Subject-specific three-dimensional finite element model of the human knee complex

Abstract

Knee Osteoarthritis (OA) is a common medical condition that necessitates primary care for 1 in 5 adults over the age of 45 only in the UK. This causes functional limitations and decreases the quality of life. The OA is a metabolically active process which involves all joint tissues, i.e. bone, synovium and muscle which causes some symptoms such as persistent knee pain, morning stiffness and reduced functional capabilities. Most of the disability observed in knee OA is mainly because of pain. This mechanism is usually intensified by daily activities and the pain can relax by rest. Therefore, clinicians are interested to analyse this vital component, while accessing the internal structures such as cartilage or the menisci which is impossible in-vivo. Therefore, computational image-based models are effective tools in order to analyse the biomechanical causes of the OA. In this study, a three-dimensional finite element (FE) model of a healthy knee was constructed, using scanned MRI data. Bones, articular cartilages, menisci, patella, patella tendon and all the relevant ligaments were included in the model in their bio-realistic structures. 3D gait measurements were analysed to define loading and boundary conditions.
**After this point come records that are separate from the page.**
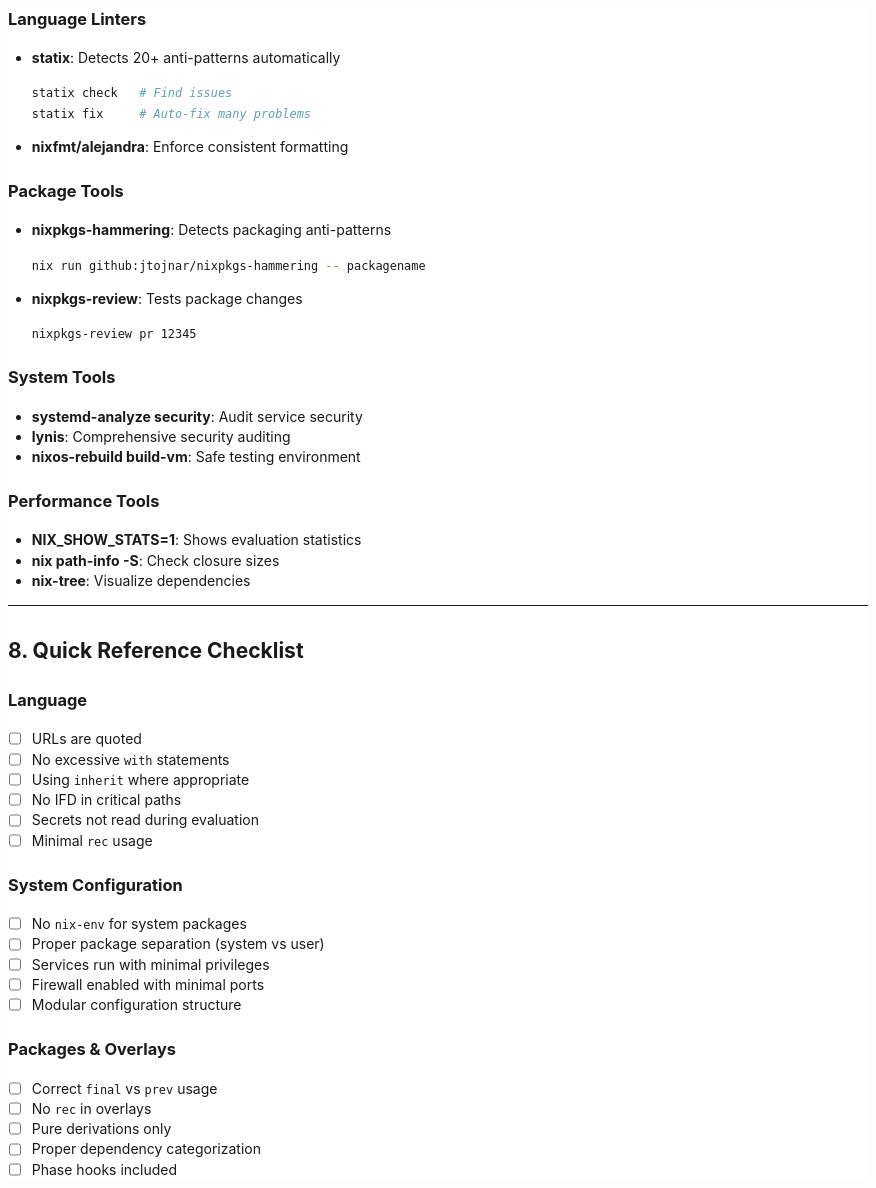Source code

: ### Language Linters
- **statix**: Detects 20+ anti-patterns automatically
  ```bash
  statix check   # Find issues
  statix fix     # Auto-fix many problems
  ```

- **nixfmt/alejandra**: Enforce consistent formatting

### Package Tools
- **nixpkgs-hammering**: Detects packaging anti-patterns
  ```bash
  nix run github:jtojnar/nixpkgs-hammering -- packagename
  ```

- **nixpkgs-review**: Tests package changes
  ```bash
  nixpkgs-review pr 12345
  ```

### System Tools
- **systemd-analyze security**: Audit service security
- **lynis**: Comprehensive security auditing
- **nixos-rebuild build-vm**: Safe testing environment

### Performance Tools
- **NIX_SHOW_STATS=1**: Shows evaluation statistics
- **nix path-info -S**: Check closure sizes
- **nix-tree**: Visualize dependencies

---

## 8. Quick Reference Checklist

### Language
- [ ] URLs are quoted
- [ ] No excessive `with` statements
- [ ] Using `inherit` where appropriate
- [ ] No IFD in critical paths
- [ ] Secrets not read during evaluation
- [ ] Minimal `rec` usage

### System Configuration
- [ ] No `nix-env` for system packages
- [ ] Proper package separation (system vs user)
- [ ] Services run with minimal privileges
- [ ] Firewall enabled with minimal ports
- [ ] Modular configuration structure

### Packages & Overlays
- [ ] Correct `final` vs `prev` usage
- [ ] No `rec` in overlays
- [ ] Pure derivations only
- [ ] Proper dependency categorization
- [ ] Phase hooks included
After validation, the 3D finite element model was used to analyse the possibility of osteoarthritis condition and degeneration within the menisci and knee cartilage tissues. It was shown that the medial region of cartilage layers and menisci in the knee joint sustain higher values of stress for the OA conditions, while for the healthy knee, the stresses are more evenly distributed across the cartilage. This suggests that any treatment for knee osteoarthritis should focus more on the medial region of the tibiofemoral cartilage. Furthermore, the analysis of varus condition was added to the developed OA model and the results showed that the varus condition can exacerbate the OA.